Jedną z najważniejszych rzeczy jest właśnie zidentyfikować takie pasożyty czasu i postarać się je wyeliminować lub ograniczyć ich negatywne skutki.
Planuj swoją pracę i pracuj według planu
Ludzie, którzy osiągnęli sukces, mówią, że planowanie jest jednym z najważniejszych kluczy do sukcesu. Biblia głosi: „Gdy nie ma widzenia, naród się psuje” (Prz 29, 18).
Czy za pomocą modlitwy wyznaczyłeś sobie cele w życiu? Czy dzięki modlitwie stworzyłeś plan swoich obowiązków i posługi? Czy masz „widzenie” dla swoich ćwiczeń, diety, zdrowia? Czy dzięki modlitwie ustaliłeś drogę do realizacji ważnych dla ciebie celów? Staranne i mądre planowanie przy pomocy modlitwy odgrywa ważną rolę w obniżaniu stresu i pomaga ci dążyć do celu.

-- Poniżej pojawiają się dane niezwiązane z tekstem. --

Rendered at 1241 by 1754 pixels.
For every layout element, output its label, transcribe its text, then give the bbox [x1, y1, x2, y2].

Co jest twoim celem? W Księdze Przysłów czytamy: „Wiele zamierzeń jest w sercu człowieka, lecz wola Pana się ziści” (19, 21). Módl się o poznanie woli Bożej dla ciebie. Na początek – realizuj swoją pasję!
Naucz się zlecać pracę
Praca w przychodni, którą prowadzę, bywa gorączkowa, więc czasem sprowadzam do biura terapeutę masażu dla kilku pracowników, co świetnie łagodzi stres. Terapeuta często zauważa, ze moje mięśnie są niezwykle rozluźnione w porównaniu do innych pracowników, którzy są dosłownie zasupłani od stresu. Wydaje mi się, że to dlatego, iż nauczyłem się skutecznie rozdzielać zadania, a to pozwala mi dużo zrobić samemu bez niepotrzebnego stresu.

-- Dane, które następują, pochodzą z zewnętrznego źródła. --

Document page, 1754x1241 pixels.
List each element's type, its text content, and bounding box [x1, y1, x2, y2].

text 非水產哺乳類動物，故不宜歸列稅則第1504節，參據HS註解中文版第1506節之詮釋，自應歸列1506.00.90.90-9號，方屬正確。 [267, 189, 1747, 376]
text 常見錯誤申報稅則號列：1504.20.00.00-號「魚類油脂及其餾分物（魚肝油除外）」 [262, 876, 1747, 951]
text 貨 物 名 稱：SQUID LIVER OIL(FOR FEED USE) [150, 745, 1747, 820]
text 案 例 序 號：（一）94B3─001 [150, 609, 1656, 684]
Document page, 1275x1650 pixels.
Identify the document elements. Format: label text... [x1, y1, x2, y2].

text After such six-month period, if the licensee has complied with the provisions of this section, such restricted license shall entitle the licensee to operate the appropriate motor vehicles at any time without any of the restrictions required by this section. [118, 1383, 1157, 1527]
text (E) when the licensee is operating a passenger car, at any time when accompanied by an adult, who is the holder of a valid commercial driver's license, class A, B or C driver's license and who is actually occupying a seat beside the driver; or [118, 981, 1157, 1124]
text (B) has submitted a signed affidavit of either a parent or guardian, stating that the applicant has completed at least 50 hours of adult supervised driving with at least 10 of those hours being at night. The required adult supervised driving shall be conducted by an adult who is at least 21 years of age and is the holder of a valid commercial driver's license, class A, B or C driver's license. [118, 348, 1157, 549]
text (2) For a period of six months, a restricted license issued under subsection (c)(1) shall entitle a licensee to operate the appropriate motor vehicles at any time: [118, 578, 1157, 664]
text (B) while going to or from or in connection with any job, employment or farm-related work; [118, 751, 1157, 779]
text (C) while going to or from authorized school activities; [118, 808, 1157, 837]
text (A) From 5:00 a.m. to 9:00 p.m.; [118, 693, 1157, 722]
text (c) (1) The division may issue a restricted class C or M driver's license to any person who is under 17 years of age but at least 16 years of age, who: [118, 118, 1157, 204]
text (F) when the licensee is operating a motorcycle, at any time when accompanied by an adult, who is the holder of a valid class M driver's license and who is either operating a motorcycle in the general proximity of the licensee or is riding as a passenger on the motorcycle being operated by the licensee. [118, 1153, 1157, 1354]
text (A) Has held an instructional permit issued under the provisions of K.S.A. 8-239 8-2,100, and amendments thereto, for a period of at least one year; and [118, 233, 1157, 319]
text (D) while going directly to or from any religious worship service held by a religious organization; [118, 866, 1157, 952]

Naucz się zlecać zadania – nie musisz wszystkiego zrobić sam. Jeśli nie masz dobrego powodu, by wykonywać jakąś pracę lub obowiązek, przekaż go komuś innemu, a będziesz miał czas robić to, co sprawia ci przyjemność.
Zrób to teraz!
Czy wiedziałeś, że osoby odkładające na później swoje obowiązki często robią to z powodu strachu przed porażką bądź odrzuceniem? Podejmij postanowienie, że z Bożą pomocą stawisz czoła swojemu strachowi, zakaszesz rękawy i weźmiesz się do pracy.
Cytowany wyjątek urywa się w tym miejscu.